What's really exciting about being a T.A. for the Contemporary Art Issues class is that we not only work alongside the professors but we’re also invited to propose curricula and lead the class discussions. Our team of four would meet weekly to reflect and develop that Saturday’s class. By making sure the curriculum was open and in conversation we were able to take into account the student's interests and which methods of reflection suited the group best.
This collaborative approach to teaching critical thinking received my proposed curriculum with open arms, and it was so exciting to see it grow in conversations and responses. We based each class around an artwork that addressed issues of performing labor and producing labor. We also considered the conflictive relationship towards authorship and who gets to claim it when it comes to identity.

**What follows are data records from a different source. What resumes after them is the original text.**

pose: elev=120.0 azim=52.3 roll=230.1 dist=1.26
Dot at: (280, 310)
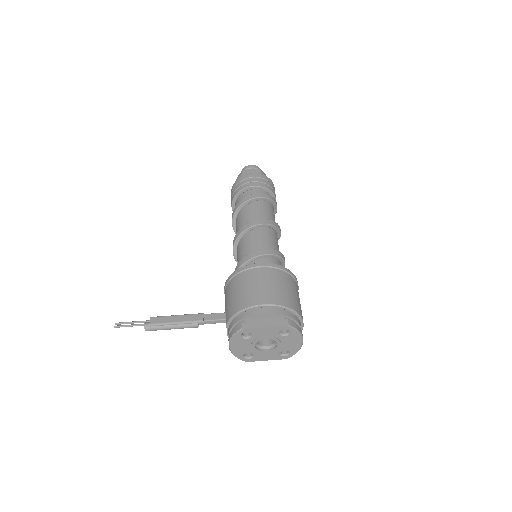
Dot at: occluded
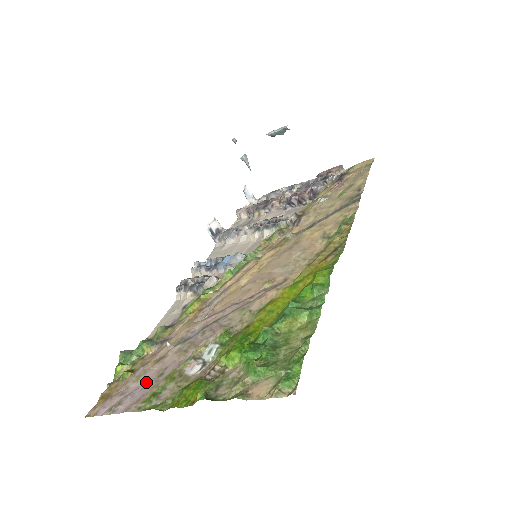
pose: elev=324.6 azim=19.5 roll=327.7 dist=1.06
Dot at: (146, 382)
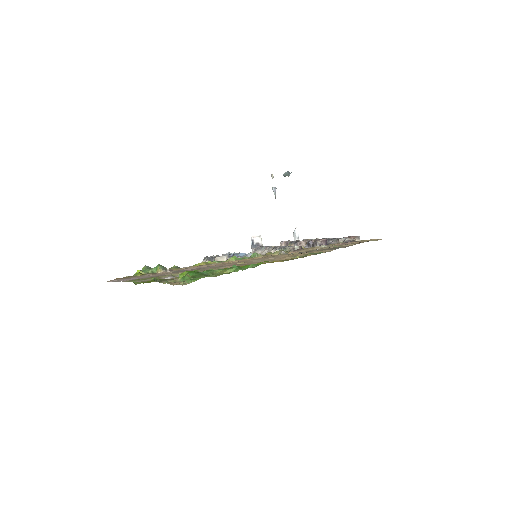
Dot at: (142, 277)
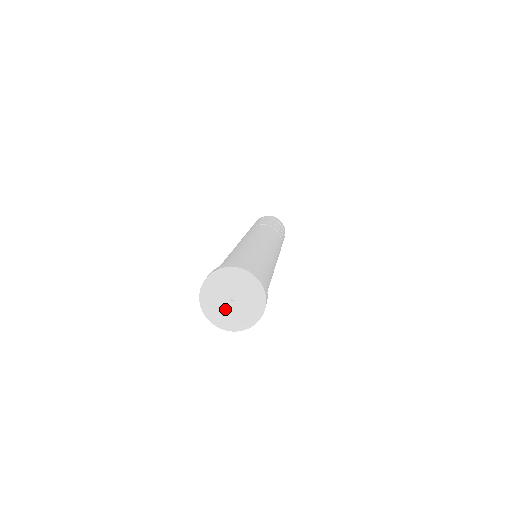
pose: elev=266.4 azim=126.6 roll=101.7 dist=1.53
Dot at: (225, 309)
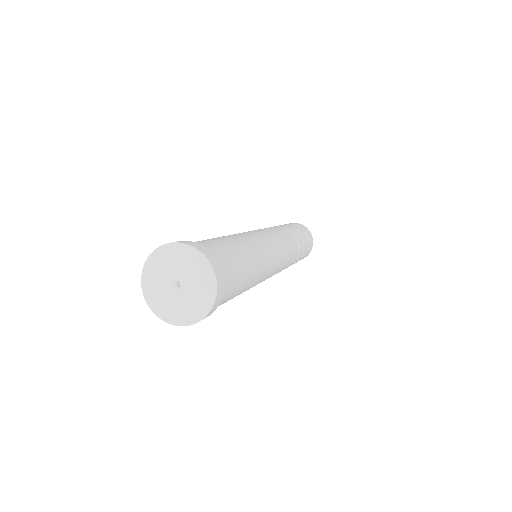
Dot at: (173, 299)
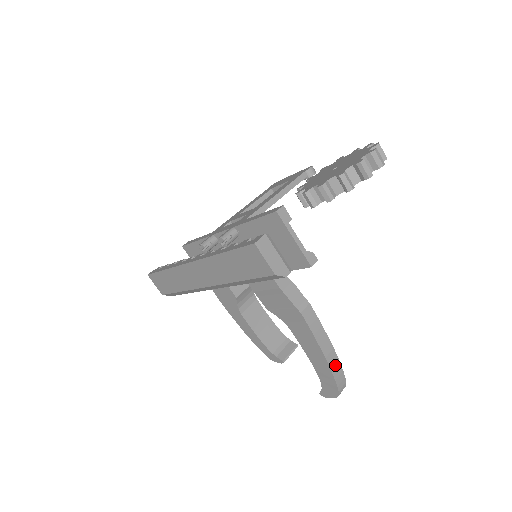
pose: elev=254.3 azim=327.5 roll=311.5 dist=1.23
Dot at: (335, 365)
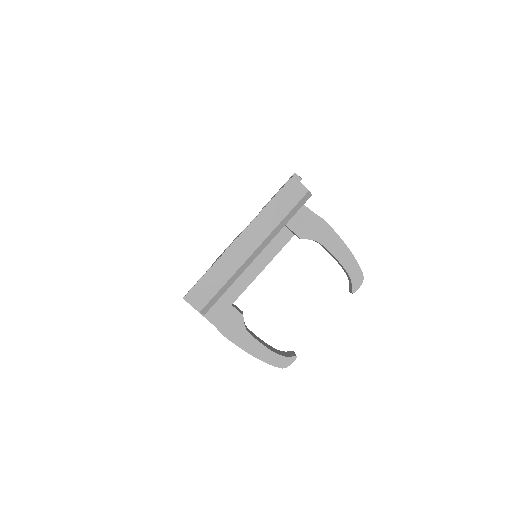
Dot at: (352, 255)
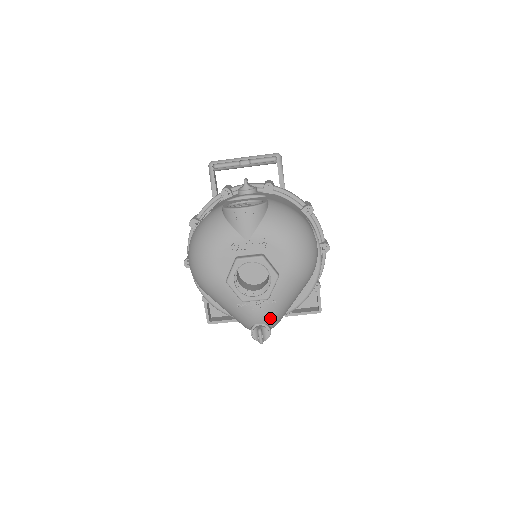
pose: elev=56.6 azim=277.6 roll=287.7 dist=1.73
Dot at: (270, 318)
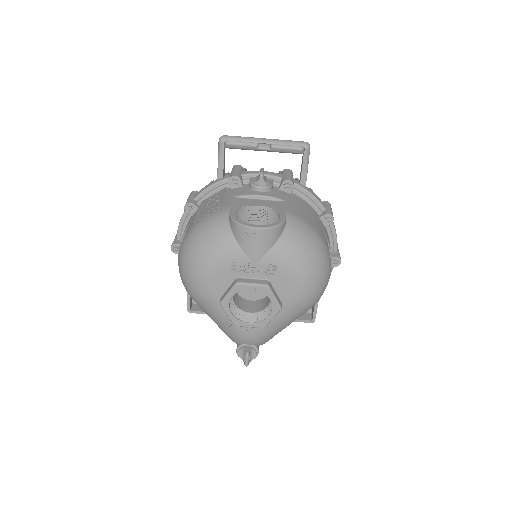
Dot at: (261, 341)
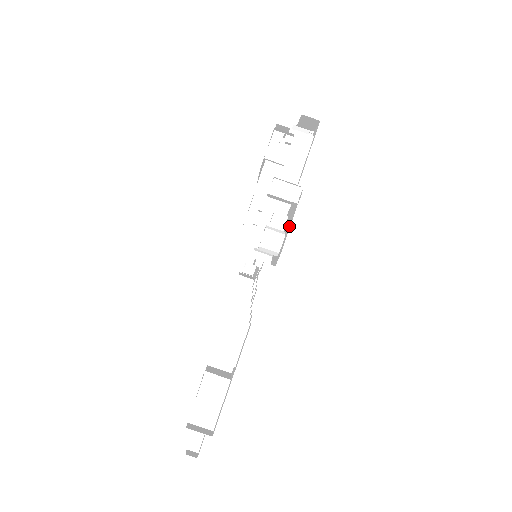
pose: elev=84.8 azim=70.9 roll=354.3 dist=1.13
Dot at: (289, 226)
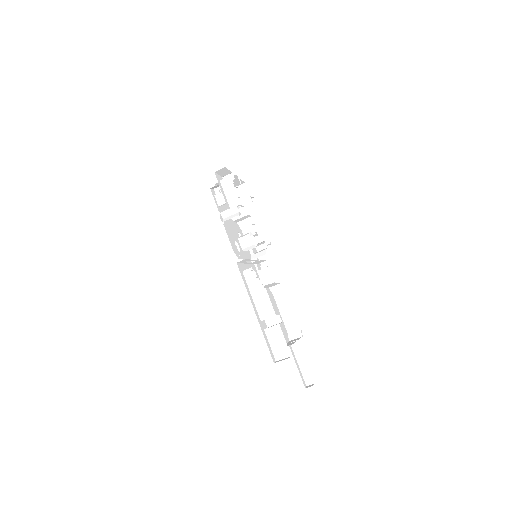
Dot at: occluded
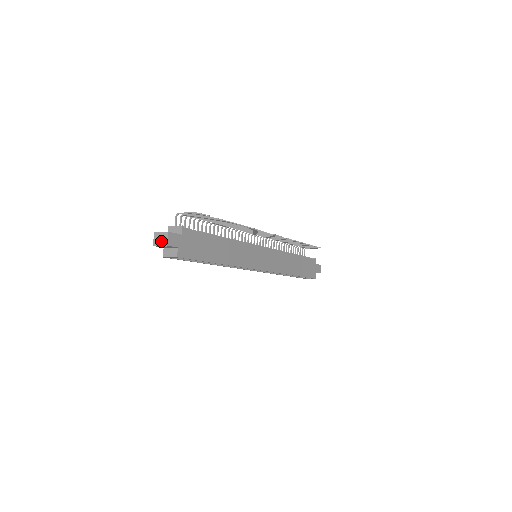
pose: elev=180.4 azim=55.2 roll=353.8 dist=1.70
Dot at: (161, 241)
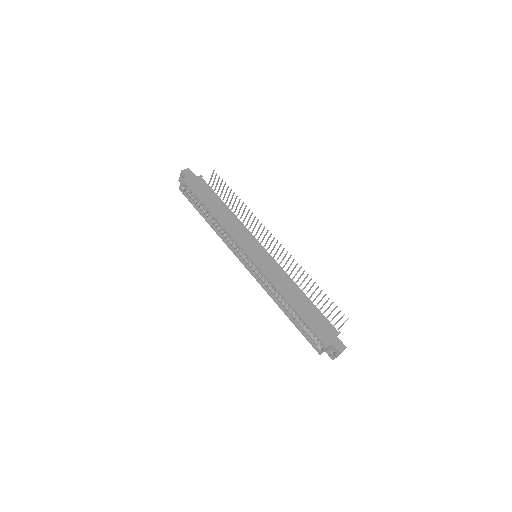
Dot at: occluded
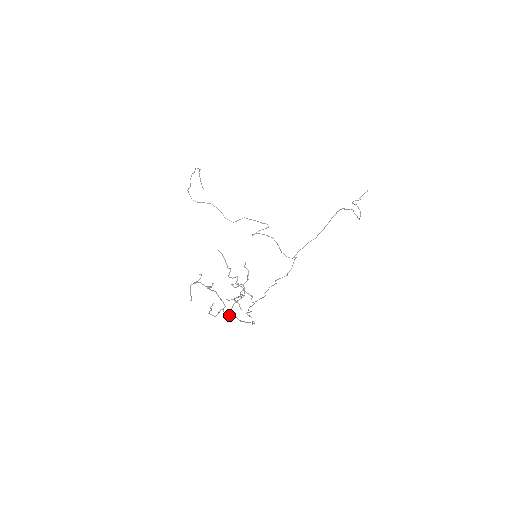
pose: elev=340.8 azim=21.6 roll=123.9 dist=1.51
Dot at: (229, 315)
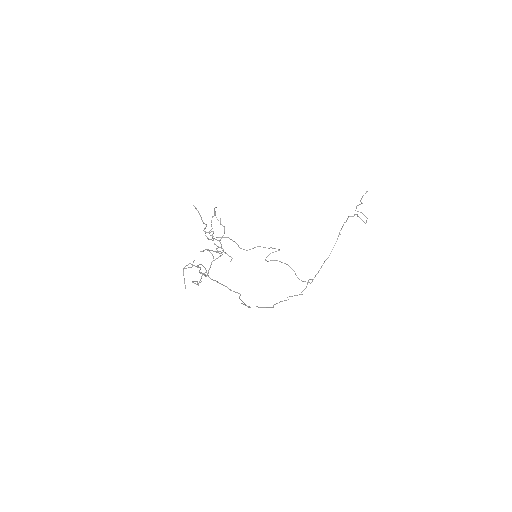
Dot at: (208, 275)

We began by looking at Mika Rottenberg’s imaginative supply chain landscapes and considered the relationship its workers had to the workers in the films of the Lumiere brothers. We then reflected on the factories that build the smartphones we carry around in our pockets every day, through the poetry of Xu Lizhi, in relation to the factories producing the internet’s software and content through the work of Andrew Norman Wilson. Considering our role as front end users of the Internet, we read Laurel Ptak’s Wages for Facebook manifesto and had riveting discussions about content ownership within web 2.0 corporate environments like Facebook. Through the poetry and digital images of Juliana Huxtable we opened up a conversation about the ways in which visibility is a primary capital within emerging social markets. Her involvement in New York City’s art world and nightlife, and her unabashed use of her Internet presence as part and parcel of her artistic practice, framed a final writing assignment in which we asked the students to imagine a city. This led to incredible musings on an urban and social landscape that would treat us with respect and celebrate our differences.
The focus of the class is to grow confidence in dialoguing about artworks and thinking critically about them. It was truly inspiring to witness the growth our students had and the exciting discussions they produced! Being in the position of a TA in the Outreach program has shown me how much my own critical thinking around art practices has grown at Cooper and how the community we have at the school offers an intense and invigorating space for sharing ideas.